|Cato Policy Analysis No. 37||May 8, 1984|
by Frederick W. Whatley
Frederick W. Whatley is an attorney with the Cleveland law firm of Walter, Haverfield, Buescher & Chockley. He is the author of "Case Comment: Snepp v. United States," Cleveland State Law Review 30 (1981).
During the brutal winter of 1983-84, water pipes froze and burst in many houses. Leaks followed. A sensible way to repair such leaks is to fix the leaking pipes. An equally efficient, albeit drastic, way to stop the leaks would be to shut off the main water supply to each house.
Leaks of classified information or of unclassified information known only within the cloistered halls of government have been occurring for years. Much of this information has been useful to the citizenry. It has included cost overruns on Defense Department boondoggles, the revelations published as The Pentagon Papers, and exposure of the peccadilloes, large and small, of government agencies and government officials. However, some of the information leaked has been geniunely damaging to national security. Such information has ranged from the top secret plans of Defense Department weaponry to the names of covert agents of the Central Intelligence Agency (CIA).
How do we repair the dangerous leaks without shutting off the useful ones? Traditionally, government has taken a prudent and restrained course of action. For action to be considered, the Constitution and court decisions require that the existence of a leak be established and that the leak be shown to be extremely dangerous to the "house," threatening to undermine its foundation. Only after these requirements have been met may we very carefully remove the particular portion of leaking pipe, examine it closely, and repair it. In doing so, we must make sure that the repairs do not cause a blockage in our flow of information.

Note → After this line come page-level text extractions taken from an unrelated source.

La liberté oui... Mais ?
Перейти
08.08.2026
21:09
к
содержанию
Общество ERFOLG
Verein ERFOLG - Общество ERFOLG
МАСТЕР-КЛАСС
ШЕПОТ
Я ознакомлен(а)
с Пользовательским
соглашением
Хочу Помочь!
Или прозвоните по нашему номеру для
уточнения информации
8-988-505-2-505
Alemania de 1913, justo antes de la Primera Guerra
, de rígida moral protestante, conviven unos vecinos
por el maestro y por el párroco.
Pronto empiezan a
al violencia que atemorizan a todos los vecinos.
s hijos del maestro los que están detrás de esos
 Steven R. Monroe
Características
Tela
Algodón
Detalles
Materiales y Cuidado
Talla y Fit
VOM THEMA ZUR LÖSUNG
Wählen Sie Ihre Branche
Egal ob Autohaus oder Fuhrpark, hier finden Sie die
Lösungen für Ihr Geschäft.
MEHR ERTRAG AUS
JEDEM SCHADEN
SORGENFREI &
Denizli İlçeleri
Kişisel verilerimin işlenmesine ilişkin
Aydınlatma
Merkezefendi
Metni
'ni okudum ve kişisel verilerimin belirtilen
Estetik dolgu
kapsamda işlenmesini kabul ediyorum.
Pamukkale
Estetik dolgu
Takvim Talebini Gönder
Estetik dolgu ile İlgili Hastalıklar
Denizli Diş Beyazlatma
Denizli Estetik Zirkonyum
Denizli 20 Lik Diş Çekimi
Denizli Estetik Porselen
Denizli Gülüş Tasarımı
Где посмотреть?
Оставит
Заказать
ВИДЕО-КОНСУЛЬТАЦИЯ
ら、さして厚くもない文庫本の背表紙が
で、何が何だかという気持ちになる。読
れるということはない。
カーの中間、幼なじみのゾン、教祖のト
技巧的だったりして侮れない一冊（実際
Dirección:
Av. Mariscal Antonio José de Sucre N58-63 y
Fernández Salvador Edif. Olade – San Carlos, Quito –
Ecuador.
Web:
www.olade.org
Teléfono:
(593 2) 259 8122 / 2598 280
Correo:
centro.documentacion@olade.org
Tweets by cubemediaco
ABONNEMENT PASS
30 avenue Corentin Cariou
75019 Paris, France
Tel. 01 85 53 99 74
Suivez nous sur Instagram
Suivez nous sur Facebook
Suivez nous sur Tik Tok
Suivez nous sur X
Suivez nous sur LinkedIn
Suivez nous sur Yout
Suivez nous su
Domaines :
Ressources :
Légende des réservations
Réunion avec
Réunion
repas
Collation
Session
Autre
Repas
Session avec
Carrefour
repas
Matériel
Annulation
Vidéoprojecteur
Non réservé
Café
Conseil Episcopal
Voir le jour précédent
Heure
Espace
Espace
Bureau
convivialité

The Reagan administration, with the encouragement of the Supreme Court of the United States, has embarked on a different approach. The administration officials have driven up to the front of our house, put on their work clothes, gotten out of their truck (license plate NSDD 84), unearthed the valve to our main, and begun closing the valve. Clenched firmly in their hands and being used as the wrench to close the valve is the Supreme Court's decision in Snepp v. United States.